# Exercises to complete
- A) Decide whether each statement agrees with the biography of Sanjeev Aggarwal, answering yes or no and quoting the text's deciding words: (i) Aggarwal studied mechanical engineering at Jamia Millia Islamia; (ii) the 2015 investment from I Squared Capital amounted to US$400,000; (iii) Aggarwal left AES in March 2010.
- B) Rewrite the stretch of the Sanjeev Aggarwal biography from "Aggarwal has been" through "Solar Business Leaders.", substituting "Indian Photovoltaic Market" for "Indian PV Market".
- C) Answer these questions from the biography of Sanjeev Aggarwal:
(i) In what year did Aggarwal found Hexa Climate?
(ii) From which institute does he hold a Postgraduate Diploma in Management?
(iii) What was the capacity of the Amplus Solar rooftop plant that powered the award ceremony auditorium?

# Document section
* BEGIN *

Sanjeev Aggarwal (born 1970) is an Indian businessman. He is the founder of energy company Amplus Solar, acquired 100% in 2019 by Petronas for US$391 million, for which he was the former CEO. He exited Amplus in 2022 and founded Renewable Energy and Decarbonization platform Hexa Climate in 2023. As in May 2024, he is acting as the Executive Chairman at Hexa Climate. Hexa's group firms are present in over seven countries, including Japan, Malaysia, Taiwan, South Korea, Singapore, Philippines, and now in India. Sanjeev also received the Federation of Indian Chambers of Commerce and Industry young leaders award in 2013.

== Personal life and education ==
Aggarwal studied mechanical engineering from Jamia Millia Islamia, New Delhi. He holds a Postgraduate Diploma in Management (PGDM, equivalent to MBA) from Indian Institute of Management, Ahmedabad.

== Career ==
Prior to starting Hexa Climate, Sanjeev was the founder, MD & CEO of green energy company Amplus Solar. Before Amplus Energy, Aggarwal worked at AES India, the Indian subsidiary of the US fortune 200 company AES Corporation. At AES, Aggarwal was involved in the development of AES's bulk capacity greenfield project, a 1200 MW electricity plant with a combined captive coalmine in Chhattisgarh. After Aggarwal's departure from AES in March 2010, he tried multiple businesses which almost led him to becoming insolvent, they included bidding for hydrocarbon blocks (no blocks were awarded), setting up a gas plant (gas turned out to be a poor business).

Aggarwal started Amplus Energy Solutions in 2010, got the first solar rooftop contract in 2013 and raised crore (equivalent to US$400,000 in 2023) from family and friends. In 2015 he secured an investment of US$150 million in equity funding from I Squared Capital, an American investing company. As of 2017, Amplus is one of the largest companies in the OPEX project development space according to Bridge To India, a consultancy and knowledge services provider specialising in renewable energy. In 2019, Amplus was acquired 100% by Petronas for US$391 million (about ₹2700 Crore); Aggarwal continued as CEO. Aggarwal and his company have been the subject of a case study by Indian Institute of Management, Ahmedabad.

Aggarwal writes articles on various industry blogs and newspapers such as LiveMint and VCCircle's Infracircle. He is on various industry committees, including on the Infrastructure Power Committee of the American Chamber of Commerce in India (AmCham India), India Electricity 2009 Advisory Council, and the Federation of Indian Chambers of Commerce and Industry Power Committee.

== Awards and recognition ==
Aggarwal received the Federation of Indian Chambers of Commerce and Industry (FICCI) young leaders award in 2013. In 2017 he was listed in Solar Quarter magazine's 100 most powerful leaders in the Solar Industry.

Aggarwal received the Jury Recognition award – Individual Excellence at the Renewable Energy India (REI) 2019 held at IEML, Greater Noida in September 2019. The auditorium where the award felicitation ceremony happened was powered by Amplus Solar's 2 MW Rooftop Solar Plant.

Aggarwal has been chosen as one of the 100 Most Powerful Solar Business Leaders in the Indian PV Market and has also featured in the Power100 Map of year 2019 at the Solar Quarter's 3rd Edition of Powerful Solar Business Leaders.

* END *

# Material shown
* BEGIN *

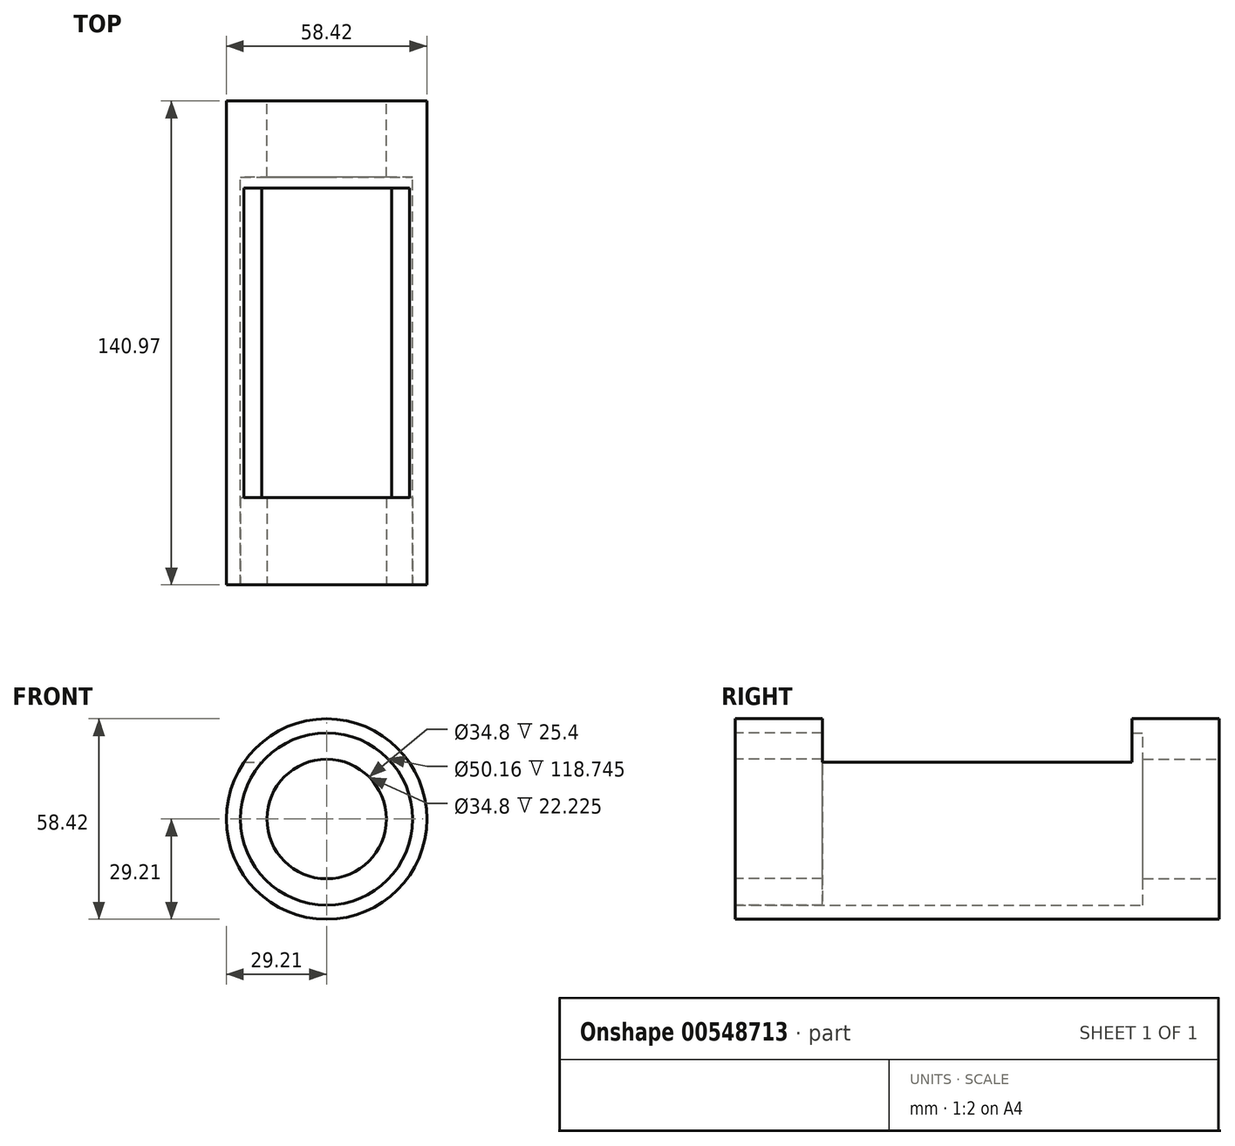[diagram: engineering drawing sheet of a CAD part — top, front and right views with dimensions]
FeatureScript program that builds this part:
annotation { "Feature Type Name" : "Feature", "Feature Type Description" : "" }
export const myFeature = defineFeature(function(context is Context, id is Id, definition is map)
    precondition{}
    {
        {
            var Q0;
            Q0=qCreatedBy(makeId("Front.planeOp"),FACE);
            var sketch = newSketch(context, id + "F0", { "sketchPlane" : qUnion([Q0])});
            skCircle(sketch, "E0", {"center": v(0, 0) * mm, "radius": 29.21 * mm});
            skCircle(sketch, "E1", {"center": v(0, 0) * mm, "radius": 25.08 * mm});
            skCircle(sketch, "E2", {"center": v(0, 0) * mm, "radius": 17.4 * mm});
            skPoint(sketch, "E3", {"position": v(0, 29.21) * mm});
            skLineSegment(sketch, "E4", {"start": v(0, 29.21) * mm, "end": v(0, 0) * mm, "construction": true});
            skLineSegment(sketch, "E5", {"start": v(-11.91, 26.67) * mm, "end": v(11.91, 26.67) * mm});
            skLineSegment(sketch, "E6", {"start": v(-15.1, 29.21) * mm, "end": v(32.37, 29.2) * mm, "construction": true});
            skLineSegment(sketch, "E7", {"start": v(0, -1) * mm, "end": v(0, -29.21) * mm, "construction": true});
            skSolve(sketch);
        }
        {
            var Q0;
            Q0=makeQuery(id+"F0.imprint","IMPRINT",FACE,{"disambiguationData":[TD([[makeQuery(id+"F0.imprint","IMPRINT",EDGE,{"derivedFrom":sQuery(id+"F0.wireOp",EDGE,"E1")}),1.0]])]});
            extrude(context, id + "F1", {"entities" : qUnion([Q0]), "depth" : 22.22 * mm, "offsetDistance" : 25.4 * mm});
        }
        {
            var Q0;
            Q0 = qSketchRegion(id + "F0", true);
            extrude(context, id + "F2", {"entities" : qUnion([Q0]), "operationType" : NewBodyOperationType.ADD, "depth" : 140.97 * mm, "offsetDistance" : 25.4 * mm});
        }
        {
            var Q0;
            Q0=qCreatedBy(makeId("Right.planeOp"),FACE);
            var sketch = newSketch(context, id + "F3", { "sketchPlane" : qUnion([Q0])});
            skLineSegment(sketch, "E8", {"start": v(0, 29.21) * mm, "end": v(-167.52, 29.2) * mm, "construction": true});
            skLineSegment(sketch, "E9.bottom", {"start": v(-25.4, 29.2) * mm, "end": v(-115.57, 29.2) * mm});
            skLineSegment(sketch, "E9.top", {"start": v(-25.4, 16.5) * mm, "end": v(-115.57, 16.5) * mm});
            skLineSegment(sketch, "E9.left", {"start": v(-25.4, 29.2) * mm, "end": v(-25.4, 16.5) * mm});
            skLineSegment(sketch, "E9.right", {"start": v(-115.57, 29.2) * mm, "end": v(-115.57, 16.5) * mm});
            skLineSegment(sketch, "E10", {"start": v(0, -29.21) * mm, "end": v(-167.52, -29.21) * mm, "construction": true});
            skSolve(sketch);
        }
        {
            var Q0;
            Q0 = qSketchRegion(id + "F3", true);
            extrude(context, id + "F4", {"entities" : qUnion([Q0]), "operationType" : NewBodyOperationType.REMOVE, "endBound" : BoundingType.SYMMETRIC, "oppositeDirection" : true, "depth" : 76.2 * mm, "offsetDistance" : 25.4 * mm});
        }
        {
            var Q0;
            Q0=makeQuery(id+"F2.opExtrude","CAP_FACE",FACE,{"disambiguationData":[OSD([sQuery(id+"F0.wireOp",EDGE,"E0"),sQuery(id+"F0.wireOp",EDGE,"E1")])],"isStart":false});
            var sketch = newSketch(context, id + "F5", { "sketchPlane" : qUnion([Q0])});
            skCircle(sketch, "E11", {"center": v(0, 0) * mm, "radius": 17.4 * mm});
            skPoint(sketch, "E12", {"position": v(-29.21, 0) * mm});
            skSolve(sketch);
        }
        {
            var Q0;
            Q0=makeQuery(id+"F5.imprint","IMPRINT",FACE,{"disambiguationData":[TD([[makeQuery(id+"F5.imprint","IMPRINT",EDGE,{"derivedFrom":sQuery(id+"F5.wireOp",EDGE,"E11")}),-1.0]])]});
            extrude(context, id + "F6", {"entities" : qUnion([Q0]), "oppositeDirection" : true, "depth" : 25.4 * mm, "offsetDistance" : 25.4 * mm});
        }
        {
            var Q0;
            Q0=makeQuery(id+"F6.opExtrude","CAP_FACE",FACE,{"disambiguationData":[OSD([sQuery(id+"F0.wireOp",EDGE,"E1"),sQuery(id+"F5.wireOp",EDGE,"E11")])],"isStart":false});
            cPlane(context, id + "F7", {"entities" : qUnion([Q0]), "cplaneType" : CPlaneType.OFFSET, "offset" : 9.52 * mm, "width" : 152.4 * mm, "height" : 152.4 * mm});
        }
    });
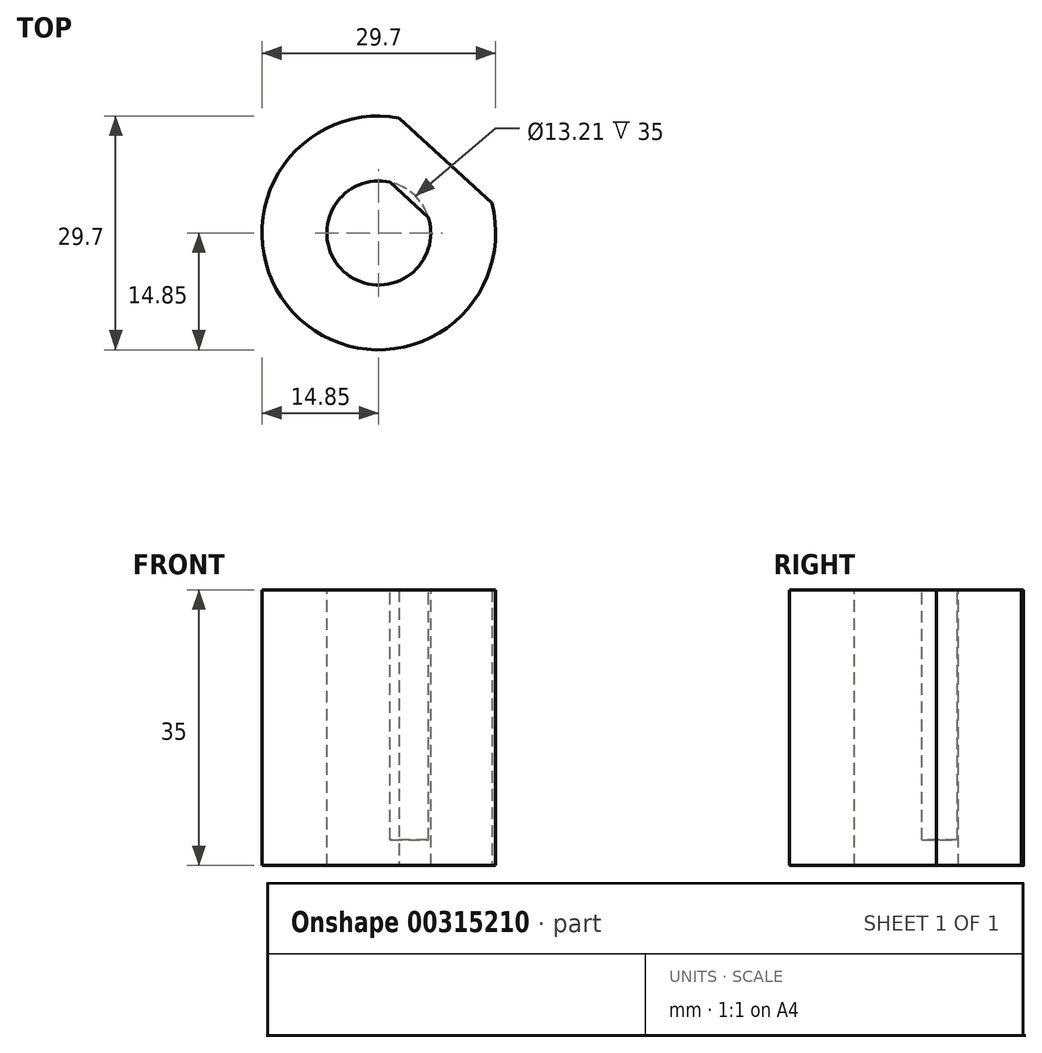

* END *

# The solutions
- A)
(i) Yes: "Aggarwal studied mechanical engineering from Jamia Millia Islamia, New Delhi."
(ii) No: "In 2015 he secured an investment of US$150 million in equity funding from I Squared Capital"
(iii) Yes: "After Aggarwal's departure from AES in March 2010"

- B)
Aggarwal has been chosen as one of the 100 Most Powerful Solar Business Leaders in the Indian Photovoltaic Market and has also featured in the Power100 Map of year 2019 at the Solar Quarter's 3rd Edition of Powerful Solar Business Leaders.

- C)
(i) 2023
(ii) Indian Institute of Management, Ahmedabad
(iii) 2 MW